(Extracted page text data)
______
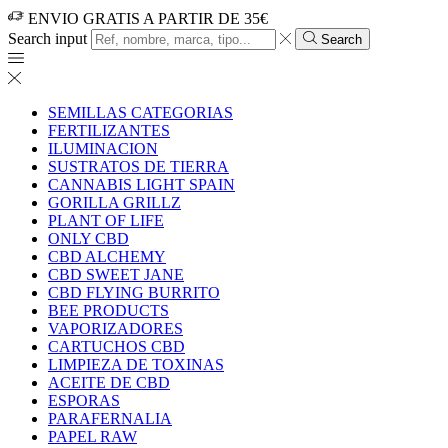
ENVIO GRATIS A PARTIR DE 35€
Search input
Search
SEMILLAS CATEGORIAS
FERTILIZANTES
ILUMINACION
SUSTRATOS DE TIERRA
CANNABIS LIGHT SPAIN
GORILLA GRILLZ
PLANT OF LIFE
ONLY CBD
CBD ALCHEMY
CBD SWEET JANE
CBD FLYING BURRITO
BEE PRODUCTS
VAPORIZADORES
CARTUCHOS CBD
LIMPIEZA DE TOXINAS
ACEITE DE CBD
ESPORAS
PARAFERNALIA
PAPEL RAW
______
Retype every record as it stands. None of the pictures should appear.

Answer to this exercise
ENVIO GRATIS A PARTIR DE 35€
Search input
Search
SEMILLAS CATEGORIAS
FERTILIZANTES
ILUMINACION
SUSTRATOS DE TIERRA
CANNABIS LIGHT SPAIN
GORILLA GRILLZ
PLANT OF LIFE
ONLY CBD
CBD ALCHEMY
CBD SWEET JANE
CBD FLYING BURRITO
BEE PRODUCTS
VAPORIZADORES
CARTUCHOS CBD
LIMPIEZA DE TOXINAS
ACEITE DE CBD
ESPORAS
PARAFERNALIA
PAPEL RAW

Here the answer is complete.